In 2004, a process was presented in the context of the ArchiSig project for conserving signatures very efficiently. Hash values are stored along with the OCSP responses (certificate checks) in so-called "hash trees", and the values contained are themselves also secured with hash values. The tree structure means that only the roots of the hash trees need to be re-signed with timestamps. This allows signatures to be retained for many documents with just a few timestamps. The process is supported by legal opinion ("Legal opinion on the Signature Law compliance of the standardization suggestion 'Long-Term Conservation of Electronic Signatures for the ISIS-MTT specification of June 30, 2004' (ArchiSig) of July 20, 2004" by Dr. Alexander Roßnagel). The ArchiSig concept is also used in the Modawi solution.

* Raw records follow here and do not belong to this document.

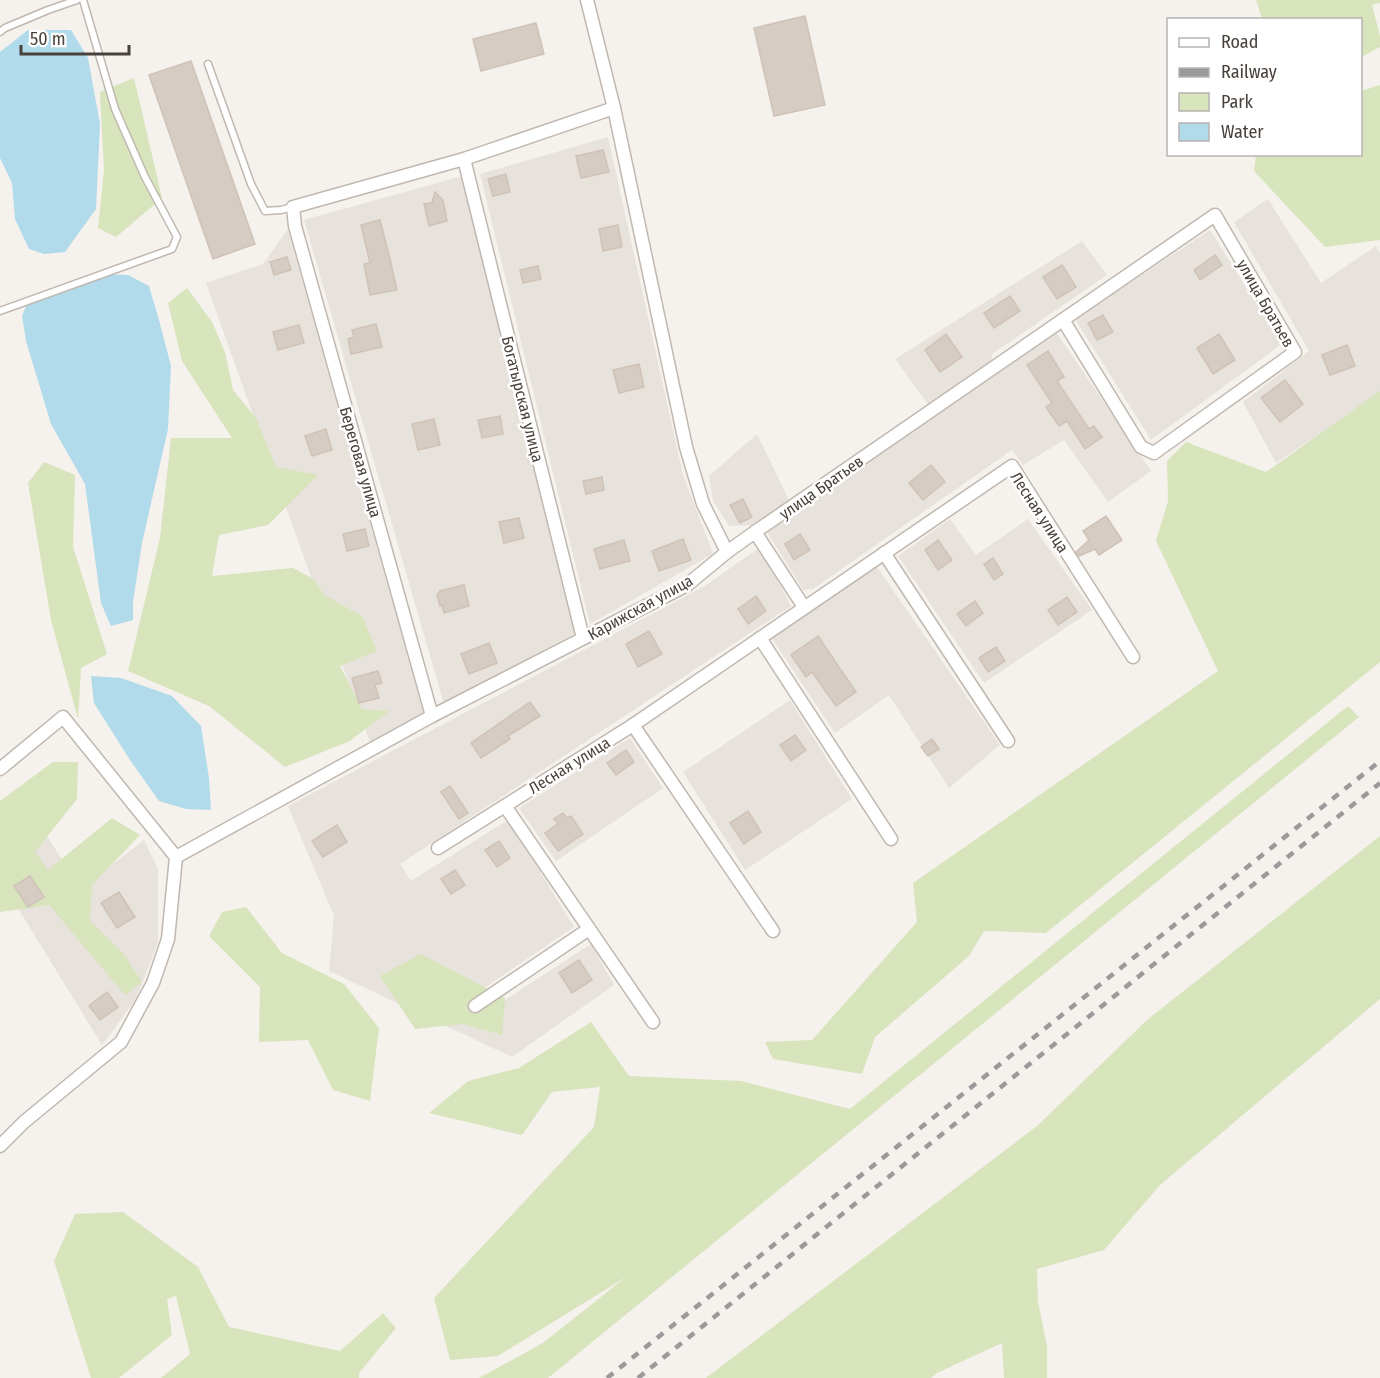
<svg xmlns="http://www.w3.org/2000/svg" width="1380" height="1378" viewBox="0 0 1380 1378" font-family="'Fira Sans Condensed',sans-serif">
  <rect width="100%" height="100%" fill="#f5f1ed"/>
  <g fill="#e8e2dc">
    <polygon points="608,137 683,475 713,554 590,624 480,174"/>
    <polygon points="462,176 575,633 444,704 304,220"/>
    <polygon points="1268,199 1321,283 1376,246 1380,253 1380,393 1276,463 1243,402 1309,351 1234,222"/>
    <polygon points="288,229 424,715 371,745 206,283 263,264"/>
    <polygon points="1210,230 1282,344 1151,440 1075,319"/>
    <polygon points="1082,241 1107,275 992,354 992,364 931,408 895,359"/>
    <polygon points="1056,332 1151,471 1108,502 1064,440 1023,465 1012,450 813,589 803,590 767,532"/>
    <polygon points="757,434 789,500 758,525 729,526 713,501 709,476"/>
    <polygon points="950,519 976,555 1028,519 1092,610 984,683 898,556"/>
    <polygon points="760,547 791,606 400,864 411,881 508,820 574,927 459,1005 471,1022 591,944 614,985 512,1057 329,971 334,916 288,806 705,586"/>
    <polygon points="877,567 1000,745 949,788 889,695 835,733 771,637"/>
    <polygon points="790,700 852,799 745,870 683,772"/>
    <polygon points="630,738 663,788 556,861 519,808"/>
    <polygon points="39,824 81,889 144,840 158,869 158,942 136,999 102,1045 0,879"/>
  </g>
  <g fill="#d8e4bb">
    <polygon points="1256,0 1380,0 1380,3 1372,5 1380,36 1380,47 1361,57 1360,20 1262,19"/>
    <polygon points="134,78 162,198 116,237 98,228 104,171 100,92"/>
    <polygon points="1380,85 1380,240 1325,247 1254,171 1256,155 1360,154 1361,91"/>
    <polygon points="187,288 212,322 225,352 233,390 256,418 276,467 318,475 268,525 219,535 212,576 293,568 314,579 324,595 362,616 377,651 340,666 362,709 389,711 350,741 285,767 209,706 128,671 160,538 171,438 232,438 182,361 168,303"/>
    <polygon points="1380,391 1380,662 1046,933 984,931 969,956 875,1037 862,1074 773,1059 765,1042 812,1040 917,922 913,883 1218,671 1156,541 1168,501 1167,461 1186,442 1266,472"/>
    <polygon points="44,462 75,475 73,547 107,654 81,668 78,719 51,620 28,483"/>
    <polygon points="1348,706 1359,717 548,1378 479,1378 543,1343 626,1277 498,1356 450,1360 434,1298 594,1127 600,1087 552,1092 522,1135 429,1113 468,1081 519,1068 591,1022 629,1076 741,1081 850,1109"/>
    <polygon points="53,762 78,762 77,799 35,852 48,870 112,818 140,835 92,885 90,921 124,954 142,982 125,995 49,905 0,912 0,801"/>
    <polygon points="1380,836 1380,999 1160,1185 1104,1250 1037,1269 1038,1302 1047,1346 1047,1378 1004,1378 1002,1343 937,1373 931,1378 706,1378 1037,1126 1147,1020"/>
    <polygon points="246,907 282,953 344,984 379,1028 370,1101 333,1090 308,1040 259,1042 260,987 209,936 222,912"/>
    <polygon points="421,954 505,998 502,1035 463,1024 415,1029 380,976"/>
    <polygon points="123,1212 198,1267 229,1327 340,1351 383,1313 396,1328 359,1373 359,1378 161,1378 190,1354 176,1296 167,1299 172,1335 119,1378 91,1378 54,1261 75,1214"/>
  </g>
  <g fill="#b1dbea">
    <polygon points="28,30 71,30 88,58 100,124 96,209 65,252 44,254 29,249 15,219 12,183 0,158 0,52"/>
    <polygon points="102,274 128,275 149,286 159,320 171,366 168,429 142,543 133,602 133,620 111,626 101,603 85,484 51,424 26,341 22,316 27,304"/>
    <polygon points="91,676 121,678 172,696 201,726 209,778 211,810 186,809 159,801 130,760 94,703"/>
  </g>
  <g fill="#d5ccc3" stroke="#d0c2b7" stroke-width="1.5">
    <polygon points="805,16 825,105 774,116 754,28"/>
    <polygon points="536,23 544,54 481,71 473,39"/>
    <polygon points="191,61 255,244 213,259 149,75"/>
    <polygon points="603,150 609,172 581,178 576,156"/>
    <polygon points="506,174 510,192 493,196 488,179"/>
    <polygon points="435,192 443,200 447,221 429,226 424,204 432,203"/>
    <polygon points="380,220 390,259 397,290 370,295 364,264 370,263 361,225"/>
    <polygon points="618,225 622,247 603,251 599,229"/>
    <polygon points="1215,255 1222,265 1200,280 1194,270"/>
    <polygon points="287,257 291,270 274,275 270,262"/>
    <polygon points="1062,265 1076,287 1057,299 1043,277"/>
    <polygon points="538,266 541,279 523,283 520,270"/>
    <polygon points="1010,296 1020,311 994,328 984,313"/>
    <polygon points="1103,315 1113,332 1097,340 1088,323"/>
    <polygon points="376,324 382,347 351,354 348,339 354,337 352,330"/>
    <polygon points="299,325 304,343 278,350 273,332"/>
    <polygon points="946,334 962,357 940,372 925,350"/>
    <polygon points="1219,334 1235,360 1213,374 1197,348"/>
    <polygon points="1347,345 1355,366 1330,375 1322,355"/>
    <polygon points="1048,351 1064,377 1057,381 1089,429 1094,426 1102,437 1085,449 1067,421 1059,426 1046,407 1052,403 1027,365"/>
    <polygon points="639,364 644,387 619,393 613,370"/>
    <polygon points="1285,380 1303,404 1280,422 1261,398"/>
    <polygon points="500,416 503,434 482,438 478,420"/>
    <polygon points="434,419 440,445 418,450 412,424"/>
    <polygon points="326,429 332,450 312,456 305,436"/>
    <polygon points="931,465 945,482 923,500 909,483"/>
    <polygon points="602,477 604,490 586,494 583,481"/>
    <polygon points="743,499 752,517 740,523 730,505"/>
    <polygon points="1106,516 1122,540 1099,555 1095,549 1079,556 1076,552 1089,540 1083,531"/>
    <polygon points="519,518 524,538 504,543 499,522"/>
    <polygon points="365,529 369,546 347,551 343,534"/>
    <polygon points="800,534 810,550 794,560 785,544"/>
    <polygon points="683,539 691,560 659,571 652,551"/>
    <polygon points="624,540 630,561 600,569 594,549"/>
    <polygon points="938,540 952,560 938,570 925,550"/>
    <polygon points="993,558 1003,574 994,580 984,564"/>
    <polygon points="464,585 469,606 444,613 442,605 440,606 437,595 440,591"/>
    <polygon points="756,596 766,611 748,624 738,609"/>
    <polygon points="1067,597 1077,612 1058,625 1048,610"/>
    <polygon points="975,601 983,613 966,626 957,614"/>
    <polygon points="649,631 662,654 638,667 626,644"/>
    <polygon points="818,636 856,692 836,706 812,672 806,677 791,655"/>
    <polygon points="489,643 497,663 469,674 461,654"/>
    <polygon points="996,647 1005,661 988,672 979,658"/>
    <polygon points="378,671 382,683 375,685 379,698 359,703 352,678"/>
    <polygon points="530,702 540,716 508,736 510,739 481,758 471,743"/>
    <polygon points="795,735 806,750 791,761 780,745"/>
    <polygon points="932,739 939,749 928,756 921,747"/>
    <polygon points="626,750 634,762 616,775 607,763"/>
    <polygon points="450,786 468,813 459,819 441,792"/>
    <polygon points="748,811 761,832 744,844 730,823"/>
    <polygon points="563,813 567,818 571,816 583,834 558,851 545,833 558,824 554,819"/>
    <polygon points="337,825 347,842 323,857 312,841"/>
    <polygon points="499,841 510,858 497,867 485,850"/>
    <polygon points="455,870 465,885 451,894 441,879"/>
    <polygon points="30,876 44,897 28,907 14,886"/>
    <polygon points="119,892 135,917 117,928 101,903"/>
    <polygon points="579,960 592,980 572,993 559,973"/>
    <polygon points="107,992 118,1007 100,1020 89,1006"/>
  </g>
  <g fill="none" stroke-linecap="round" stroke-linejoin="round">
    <g stroke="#c0b8b0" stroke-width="9">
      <g id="lane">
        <polyline points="0,32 5,28 48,10 77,0"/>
        <polyline points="208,64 251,184 265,211 281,210 293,207"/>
        <polyline points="0,311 172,249 177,237 145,177 115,109 83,0"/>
      </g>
    </g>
    <g stroke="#c0b8b0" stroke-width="15">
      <g id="street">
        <polyline points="464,159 583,638"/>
        <polyline points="755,532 804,607"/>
        <polyline points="727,552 755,532 1215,215 1295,352 1154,453 1141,447 1063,320"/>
        <polyline points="884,553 1008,741"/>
        <polyline points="760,638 891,839"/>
        <polyline points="432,716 295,226 293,207 464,159 614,108"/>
        <polyline points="633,725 773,931"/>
        <polyline points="0,769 63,717 176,857 168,939 153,983 121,1042 24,1122 0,1146"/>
        <polyline points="505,806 653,1022"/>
        <polyline points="438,848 633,725 1012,466 1133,657"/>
        <polyline points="176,857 432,716 687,585 727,552 703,504 686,447 614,108 587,0"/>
        <polyline points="475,1006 589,929"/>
      </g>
    </g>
    <use href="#lane" stroke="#fff" stroke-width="6"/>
    <use href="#street" stroke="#fff" stroke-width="12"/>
    <g stroke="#9a9a9a" stroke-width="4.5" stroke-dasharray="8 8" stroke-linecap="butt">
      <polyline points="607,1378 1380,761"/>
      <polyline points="638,1378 1380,783"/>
    </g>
  </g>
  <g text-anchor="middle" stroke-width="5" stroke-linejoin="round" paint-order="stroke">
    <g font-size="16" fill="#49413b" stroke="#fff">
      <text transform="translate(1266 303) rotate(60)" y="6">улица Братьев</text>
      <text transform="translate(523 399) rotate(76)" y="6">Богатырская улица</text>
      <text transform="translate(361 462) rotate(74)" y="6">Береговая улица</text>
      <text transform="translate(821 487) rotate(-35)" y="6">улица Братьев</text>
      <text transform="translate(1040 512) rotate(57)" y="6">Лесная улица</text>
      <text transform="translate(640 607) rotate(-29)" y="6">Карижская улица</text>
      <text transform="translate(569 765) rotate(-32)" y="6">Лесная улица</text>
    </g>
  </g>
  <rect x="1167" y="18" width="195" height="138" fill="#ffffff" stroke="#b6b3b1" stroke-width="1.5"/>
  <rect x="1179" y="38" width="30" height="9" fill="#ffffff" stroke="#b6b3b1" stroke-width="1.5"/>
  <text x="1221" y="48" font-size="18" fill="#49413b">Road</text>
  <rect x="1179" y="68" width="30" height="9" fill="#9a9a9a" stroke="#b6b3b1" stroke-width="1.5"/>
  <text x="1221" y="78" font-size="18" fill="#49413b">Railway</text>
  <rect x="1179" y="93" width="30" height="18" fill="#d8e4bb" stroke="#b6b3b1" stroke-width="1.5"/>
  <text x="1221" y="108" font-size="18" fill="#49413b">Park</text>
  <rect x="1179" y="123" width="30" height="18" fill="#b1dbea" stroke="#b6b3b1" stroke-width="1.5"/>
  <text x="1221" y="138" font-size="18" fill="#49413b">Water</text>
  <path d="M21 45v9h108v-9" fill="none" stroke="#49413b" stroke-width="3"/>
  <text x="30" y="45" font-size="18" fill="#49413b" stroke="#ffffff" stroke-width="4.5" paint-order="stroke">50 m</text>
</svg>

The Fraunhofer Institute for Secure Information Technology (SIT) has used ArchiSig to develop the ArchiSoft software package.
ArchiSafe is a project of the Physikalisch Technische Bundesanstalt (PTB), which has produced a process for the long-term archival of documents (including electronically signed documents). Documents suitable for long-term archival (TIFF, PDF/A, text) are archived with metadata in XML containers, and signatures are stored with ArchiSig. Besides signature archival, the project also addresses the fact that the long-term conservation of the documents must be ensured. This is the reason for restricting the system to the use of a few suitable formats. Furthermore, the official requirements defined in the DOMEA concept for electronic files are also taken into consideration. In 2008, ArchiSafe also published a protection profile for such systems with the Federal Office for Information Security (BSI). However, to date no system has been shown to have been tested using it.